## TASK DIRECTIONS
The answer is to be the data below, written out in full and exactly.

Top of RECORDED INFORMATION

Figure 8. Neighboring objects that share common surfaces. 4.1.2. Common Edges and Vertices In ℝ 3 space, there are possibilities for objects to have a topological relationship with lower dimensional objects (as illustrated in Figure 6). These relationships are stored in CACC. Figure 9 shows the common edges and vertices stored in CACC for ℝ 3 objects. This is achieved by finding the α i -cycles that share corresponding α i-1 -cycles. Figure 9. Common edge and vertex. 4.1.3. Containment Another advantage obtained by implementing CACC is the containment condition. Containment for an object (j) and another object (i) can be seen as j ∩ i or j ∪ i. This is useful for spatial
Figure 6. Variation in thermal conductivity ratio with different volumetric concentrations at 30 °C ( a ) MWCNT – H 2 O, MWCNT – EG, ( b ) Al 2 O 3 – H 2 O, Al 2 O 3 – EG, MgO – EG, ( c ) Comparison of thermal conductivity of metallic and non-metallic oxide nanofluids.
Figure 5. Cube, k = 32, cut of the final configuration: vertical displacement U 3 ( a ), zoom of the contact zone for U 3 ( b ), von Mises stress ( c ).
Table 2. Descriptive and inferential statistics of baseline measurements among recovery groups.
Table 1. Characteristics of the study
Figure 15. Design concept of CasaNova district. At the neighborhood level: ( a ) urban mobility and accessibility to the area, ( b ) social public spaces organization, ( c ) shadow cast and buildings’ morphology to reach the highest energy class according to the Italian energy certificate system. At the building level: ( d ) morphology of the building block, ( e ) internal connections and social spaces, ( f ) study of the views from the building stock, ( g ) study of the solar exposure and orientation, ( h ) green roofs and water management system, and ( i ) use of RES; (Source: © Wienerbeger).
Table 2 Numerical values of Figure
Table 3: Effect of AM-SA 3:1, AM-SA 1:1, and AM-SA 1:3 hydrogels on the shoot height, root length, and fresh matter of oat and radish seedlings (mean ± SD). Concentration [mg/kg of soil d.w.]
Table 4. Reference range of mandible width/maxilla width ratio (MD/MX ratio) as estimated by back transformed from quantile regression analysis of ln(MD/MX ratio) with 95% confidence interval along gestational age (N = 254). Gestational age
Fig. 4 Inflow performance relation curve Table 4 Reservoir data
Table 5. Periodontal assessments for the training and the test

Bottom of RECORDED INFORMATION

## EXERCISE RESPONSE
Figure 8. Neighboring objects that share common surfaces. 4.1.2. Common Edges and Vertices In ℝ 3 space, there are possibilities for objects to have a topological relationship with lower dimensional objects (as illustrated in Figure 6). These relationships are stored in CACC. Figure 9 shows the common edges and vertices stored in CACC for ℝ 3 objects. This is achieved by finding the α i -cycles that share corresponding α i-1 -cycles. Figure 9. Common edge and vertex. 4.1.3. Containment Another advantage obtained by implementing CACC is the containment condition. Containment for an object (j) and another object (i) can be seen as j ∩ i or j ∪ i. This is useful for spatial
Figure 6. Variation in thermal conductivity ratio with different volumetric concentrations at 30 °C ( a ) MWCNT – H 2 O, MWCNT – EG, ( b ) Al 2 O 3 – H 2 O, Al 2 O 3 – EG, MgO – EG, ( c ) Comparison of thermal conductivity of metallic and non-metallic oxide nanofluids.
Figure 5. Cube, k = 32, cut of the final configuration: vertical displacement U 3 ( a ), zoom of the contact zone for U 3 ( b ), von Mises stress ( c ).
Table 2. Descriptive and inferential statistics of baseline measurements among recovery groups.
Table 1. Characteristics of the study
Figure 15. Design concept of CasaNova district. At the neighborhood level: ( a ) urban mobility and accessibility to the area, ( b ) social public spaces organization, ( c ) shadow cast and buildings’ morphology to reach the highest energy class according to the Italian energy certificate system. At the building level: ( d ) morphology of the building block, ( e ) internal connections and social spaces, ( f ) study of the views from the building stock, ( g ) study of the solar exposure and orientation, ( h ) green roofs and water management system, and ( i ) use of RES; (Source: © Wienerbeger).
Table 2 Numerical values of Figure
Table 3: Effect of AM-SA 3:1, AM-SA 1:1, and AM-SA 1:3 hydrogels on the shoot height, root length, and fresh matter of oat and radish seedlings (mean ± SD). Concentration [mg/kg of soil d.w.]
Table 4. Reference range of mandible width/maxilla width ratio (MD/MX ratio) as estimated by back transformed from quantile regression analysis of ln(MD/MX ratio) with 95% confidence interval along gestational age (N = 254). Gestational age
Fig. 4 Inflow performance relation curve Table 4 Reservoir data
Table 5. Periodontal assessments for the training and the test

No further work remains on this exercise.